Each chapter opens with an appropriate quotation from Scripture and secular literature followed by a page long explanation of a character trait. He then follows with the considerations for growth in the virtue that develops that trait. As he says, "Some of what you read here will make you uncomfortable. Pay attention to that. Your discomfort is a piece of wisdom. The problems of fathering are not so much the difficulties we face, but the way we handle the difficulties we face...Failure makes us more humble and dependent on almighty God. Our prayer and effort help us to grow in virtue and become the example that our children need."

In choosing this approach Gabriel must have been mindful of the advice of another point from the Catechism: "The home is well suited for education in the virtues. This education requires an apprenticeship in self-denial, sound judgment, and self-mastery–the preconditions of all true freedom. They should teach their children to subordinate the 'material and instinctual dimensions to interior and spiritual ones.' Parents have a grave responsibility to give good example to their children. By knowing how to acknowledge their own failings to their children, parents will be better able to guide and correct them."

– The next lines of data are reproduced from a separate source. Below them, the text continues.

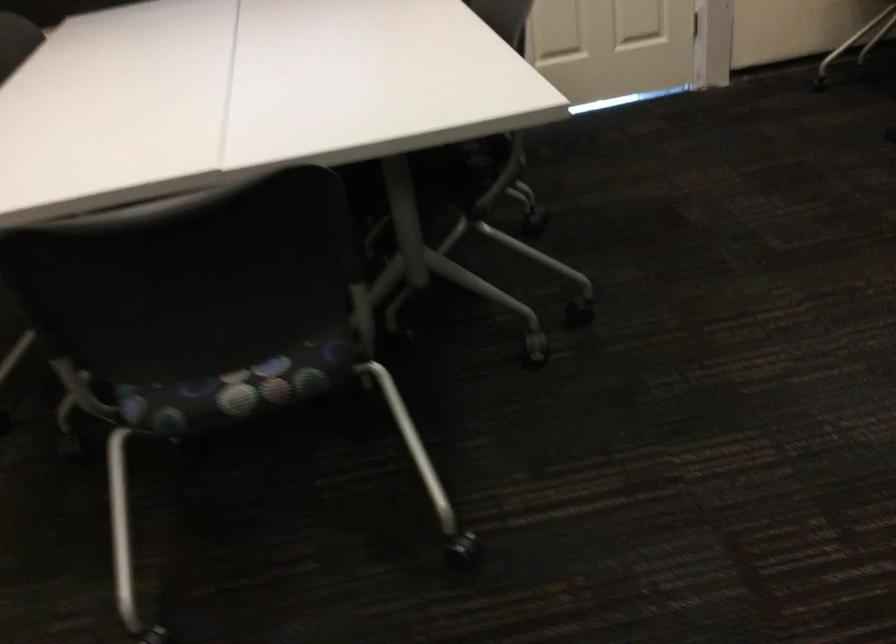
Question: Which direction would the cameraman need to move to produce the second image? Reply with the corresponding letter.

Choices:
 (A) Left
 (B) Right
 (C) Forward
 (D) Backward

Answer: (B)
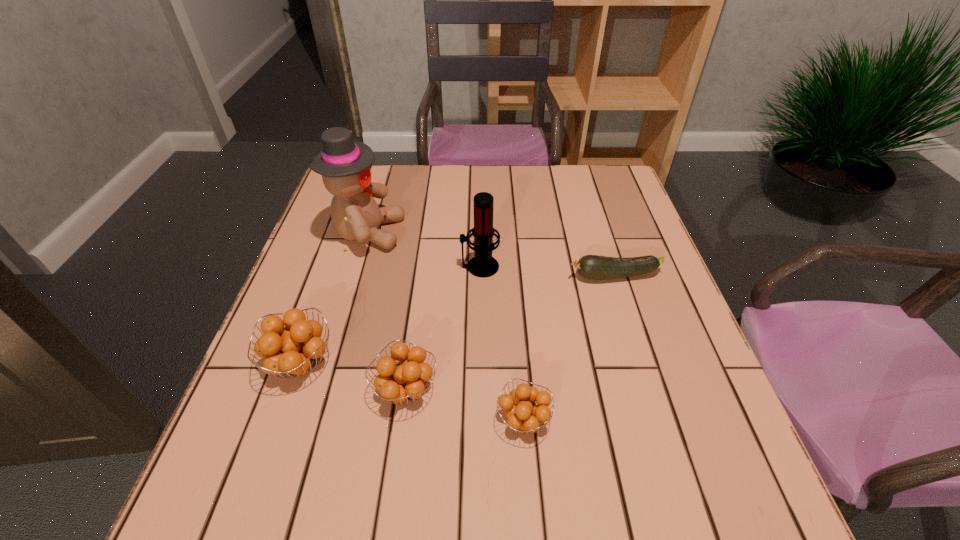
Locate an element on the screen. The height and width of the screenshot is (540, 960). rag_doll present at the left edge is located at coordinates (345, 165).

The Catechism also tells us that "the fecundity of conjugal love cannot be reduced solely to the procreation of children, but must extend to their moral education and their spiritual formation." In these sad times of abortion, small families, child abuse, high rates of illegitimacy, and school shootings, people are realizing increasingly that the ultimate answers to resolve these problems which are weakening our society to the point of breakdown can only be grace and virtue. While social factors are important and can provide partial explanations for some of our problems, only a change of heart and mind can over time create a culture where it is easier to be virtuous because one does what one ought and not simply what one wants. It has been said again and again by experts in the field of family dysfunction that such a change must be made in the role of the father, who in our present day society is often absent, weak, distant, or abusive.

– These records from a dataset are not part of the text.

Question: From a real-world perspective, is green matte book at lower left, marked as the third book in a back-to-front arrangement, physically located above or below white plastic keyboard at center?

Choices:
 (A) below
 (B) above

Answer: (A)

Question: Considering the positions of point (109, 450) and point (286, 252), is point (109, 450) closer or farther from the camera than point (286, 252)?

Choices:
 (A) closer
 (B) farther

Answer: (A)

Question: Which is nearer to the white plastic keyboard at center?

If you are a father, future or present, buy this book. If you are a wife or an engaged woman, give this book to your husband or fiance. There can be no more fitting present for Father's Day in the year of God the Father. As the Holy Father put it, "The future of the Church passes through the family." That future, in part, depends on our personal commitment to better ourselves in the virtues so we can more effectively serve God and others.
First appeared in The Catholic Herald (Arlington, VA) in the June 24, 1999, issue.